- Classification: Division I
- Season: 1994–95
- Teams: 6
- Site: Dee Events Center Ogden, Utah
- Champions: Weber State (5th title)
- Winning coach: Ron Abegglen (1st title)
- MVP: Ruben Nembhard (Weber State)

= 1995 Big Sky Conference men's basketball tournament =

The 1995 Big Sky Conference men's basketball tournament was the twentieth edition, held March 9–11 at the Dee Events Center at Weber State University in Ogden, Utah.

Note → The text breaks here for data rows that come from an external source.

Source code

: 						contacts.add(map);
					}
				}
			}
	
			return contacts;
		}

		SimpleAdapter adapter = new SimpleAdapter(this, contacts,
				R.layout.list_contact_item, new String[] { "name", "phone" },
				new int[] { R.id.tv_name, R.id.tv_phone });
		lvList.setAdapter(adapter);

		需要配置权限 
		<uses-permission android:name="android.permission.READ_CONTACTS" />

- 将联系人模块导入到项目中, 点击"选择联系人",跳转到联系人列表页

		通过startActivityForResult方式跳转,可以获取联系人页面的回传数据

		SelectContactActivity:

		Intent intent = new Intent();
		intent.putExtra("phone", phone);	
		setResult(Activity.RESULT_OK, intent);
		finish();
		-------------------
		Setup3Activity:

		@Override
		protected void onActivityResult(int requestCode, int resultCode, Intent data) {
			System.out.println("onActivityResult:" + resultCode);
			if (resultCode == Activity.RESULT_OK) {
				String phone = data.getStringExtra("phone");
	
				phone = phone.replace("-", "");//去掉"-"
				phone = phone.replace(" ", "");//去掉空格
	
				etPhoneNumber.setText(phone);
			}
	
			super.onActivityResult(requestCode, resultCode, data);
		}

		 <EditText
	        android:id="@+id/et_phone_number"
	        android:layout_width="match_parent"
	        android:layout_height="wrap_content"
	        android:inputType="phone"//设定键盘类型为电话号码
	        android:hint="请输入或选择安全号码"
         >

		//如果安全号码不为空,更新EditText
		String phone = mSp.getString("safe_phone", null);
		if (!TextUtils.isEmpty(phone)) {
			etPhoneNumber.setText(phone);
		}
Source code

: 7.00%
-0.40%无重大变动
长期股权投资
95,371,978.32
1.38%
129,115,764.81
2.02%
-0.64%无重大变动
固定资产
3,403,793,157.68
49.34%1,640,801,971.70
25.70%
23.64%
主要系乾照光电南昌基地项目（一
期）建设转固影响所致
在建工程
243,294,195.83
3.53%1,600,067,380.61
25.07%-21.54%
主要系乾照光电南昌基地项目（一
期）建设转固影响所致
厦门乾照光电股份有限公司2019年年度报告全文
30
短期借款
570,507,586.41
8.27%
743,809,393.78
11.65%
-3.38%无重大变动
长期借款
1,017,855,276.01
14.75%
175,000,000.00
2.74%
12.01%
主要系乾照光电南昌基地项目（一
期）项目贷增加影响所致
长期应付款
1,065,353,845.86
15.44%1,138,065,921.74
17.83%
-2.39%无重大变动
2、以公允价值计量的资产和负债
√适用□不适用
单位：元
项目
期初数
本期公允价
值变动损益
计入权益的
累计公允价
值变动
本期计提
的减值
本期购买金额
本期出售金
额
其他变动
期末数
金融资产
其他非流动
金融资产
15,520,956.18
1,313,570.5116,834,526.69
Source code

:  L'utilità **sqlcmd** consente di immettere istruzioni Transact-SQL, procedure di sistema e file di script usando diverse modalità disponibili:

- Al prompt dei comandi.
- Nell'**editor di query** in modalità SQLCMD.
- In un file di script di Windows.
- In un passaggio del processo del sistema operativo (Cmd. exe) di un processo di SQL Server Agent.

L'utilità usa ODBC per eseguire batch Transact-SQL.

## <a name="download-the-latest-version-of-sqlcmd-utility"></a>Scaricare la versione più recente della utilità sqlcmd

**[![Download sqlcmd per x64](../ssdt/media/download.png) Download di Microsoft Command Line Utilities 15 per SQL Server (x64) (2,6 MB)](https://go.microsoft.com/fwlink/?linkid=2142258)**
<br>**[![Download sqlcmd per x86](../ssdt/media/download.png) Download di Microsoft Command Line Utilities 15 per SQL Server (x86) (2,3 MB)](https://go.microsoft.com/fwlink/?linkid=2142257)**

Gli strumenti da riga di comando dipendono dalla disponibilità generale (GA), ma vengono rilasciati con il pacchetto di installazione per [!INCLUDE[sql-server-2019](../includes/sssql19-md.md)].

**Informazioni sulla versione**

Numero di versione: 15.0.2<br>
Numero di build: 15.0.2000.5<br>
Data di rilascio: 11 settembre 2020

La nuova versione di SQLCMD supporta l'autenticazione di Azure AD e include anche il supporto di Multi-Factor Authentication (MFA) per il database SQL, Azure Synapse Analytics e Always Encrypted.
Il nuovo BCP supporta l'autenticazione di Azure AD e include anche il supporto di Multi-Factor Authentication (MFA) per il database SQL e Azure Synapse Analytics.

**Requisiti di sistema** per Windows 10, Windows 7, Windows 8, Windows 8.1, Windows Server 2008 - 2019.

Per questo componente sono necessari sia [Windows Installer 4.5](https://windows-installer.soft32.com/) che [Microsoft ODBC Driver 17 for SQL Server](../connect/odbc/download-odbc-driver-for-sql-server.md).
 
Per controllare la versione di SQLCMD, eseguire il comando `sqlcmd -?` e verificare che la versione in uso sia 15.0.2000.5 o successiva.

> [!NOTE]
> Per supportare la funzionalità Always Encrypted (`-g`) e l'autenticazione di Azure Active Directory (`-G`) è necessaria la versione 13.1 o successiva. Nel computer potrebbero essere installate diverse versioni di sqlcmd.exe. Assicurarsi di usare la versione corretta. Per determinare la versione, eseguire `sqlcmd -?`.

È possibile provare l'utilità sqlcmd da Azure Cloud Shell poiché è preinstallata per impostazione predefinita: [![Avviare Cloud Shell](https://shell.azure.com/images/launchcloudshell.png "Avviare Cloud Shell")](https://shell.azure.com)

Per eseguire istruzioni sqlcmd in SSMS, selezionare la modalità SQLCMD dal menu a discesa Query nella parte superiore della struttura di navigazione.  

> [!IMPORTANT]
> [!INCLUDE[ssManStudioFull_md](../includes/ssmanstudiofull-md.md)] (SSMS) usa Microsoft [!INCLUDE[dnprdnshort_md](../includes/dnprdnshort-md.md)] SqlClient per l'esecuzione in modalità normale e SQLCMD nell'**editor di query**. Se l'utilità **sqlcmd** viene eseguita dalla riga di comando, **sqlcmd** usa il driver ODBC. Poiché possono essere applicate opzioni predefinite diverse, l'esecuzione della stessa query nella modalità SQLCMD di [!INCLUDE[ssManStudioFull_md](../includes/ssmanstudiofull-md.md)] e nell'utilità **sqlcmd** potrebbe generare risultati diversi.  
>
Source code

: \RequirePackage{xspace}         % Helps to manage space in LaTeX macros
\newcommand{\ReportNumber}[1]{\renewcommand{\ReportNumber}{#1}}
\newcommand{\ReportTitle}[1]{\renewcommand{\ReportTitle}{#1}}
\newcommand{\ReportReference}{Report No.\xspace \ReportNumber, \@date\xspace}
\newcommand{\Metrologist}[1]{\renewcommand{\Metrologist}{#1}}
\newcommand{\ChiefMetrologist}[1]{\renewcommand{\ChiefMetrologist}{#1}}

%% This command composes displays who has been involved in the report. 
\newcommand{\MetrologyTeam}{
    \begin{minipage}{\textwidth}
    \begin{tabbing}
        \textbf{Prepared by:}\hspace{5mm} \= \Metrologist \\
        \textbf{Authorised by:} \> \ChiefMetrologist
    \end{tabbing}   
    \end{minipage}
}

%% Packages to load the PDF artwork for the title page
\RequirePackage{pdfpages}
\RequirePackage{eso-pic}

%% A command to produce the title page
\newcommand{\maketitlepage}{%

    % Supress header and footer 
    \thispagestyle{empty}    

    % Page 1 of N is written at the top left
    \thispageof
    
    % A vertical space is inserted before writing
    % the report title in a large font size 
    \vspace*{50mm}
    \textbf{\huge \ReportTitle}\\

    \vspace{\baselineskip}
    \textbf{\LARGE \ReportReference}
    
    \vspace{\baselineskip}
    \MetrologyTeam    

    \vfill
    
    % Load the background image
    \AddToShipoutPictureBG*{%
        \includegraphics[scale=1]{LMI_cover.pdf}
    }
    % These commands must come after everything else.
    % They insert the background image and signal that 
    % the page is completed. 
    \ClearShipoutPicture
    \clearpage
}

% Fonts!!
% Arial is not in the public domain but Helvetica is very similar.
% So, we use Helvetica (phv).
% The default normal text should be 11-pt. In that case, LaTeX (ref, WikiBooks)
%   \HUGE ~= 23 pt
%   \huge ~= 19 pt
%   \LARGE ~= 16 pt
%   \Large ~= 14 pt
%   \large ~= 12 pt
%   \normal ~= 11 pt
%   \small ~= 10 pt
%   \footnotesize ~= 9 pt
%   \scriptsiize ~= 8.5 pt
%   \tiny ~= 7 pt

Top-seeded host Weber State easily defeated second seed in the championship game, 84–62, to clinch their fifth Big Sky tournament title.

==Format==
Conference membership remained with the same eight teams, and no changes were made to the existing tournament format. The top six teams from the regular season participated, and the top two earned byes into the semifinals. The remaining four played in the quarterfinals, and the top seed met the lowest remaining seed in the semifinals.

==NCAA tournament==
Weber State received the automatic bid to the NCAA tournament, and no other Big Sky members were invited. Seeded fourteenth in the Southeast regional, the Wildcats met Michigan State
at Tallahassee, Florida. Down by nine at the half, the Wildcats outplayed the Spartans in the second half and won by seven points; it was the first victory for a Big Sky team in the tournament in thirteen years, since Idaho made the Sweet Sixteen in 1982. It was the last game for retiring Spartan head coach Jud Heathcote, who had previously coached in the Big Sky at Montana (1971–76). In the second round on Sunday, Weber State fell by two points at the buzzer to Georgetown and the Wildcats' season ended at 21–9; they had last advanced in the NCAA tournament in 1979.

Runner-up Montana was invited to the NIT, but lost by thirty in the first round at Texas–El Paso.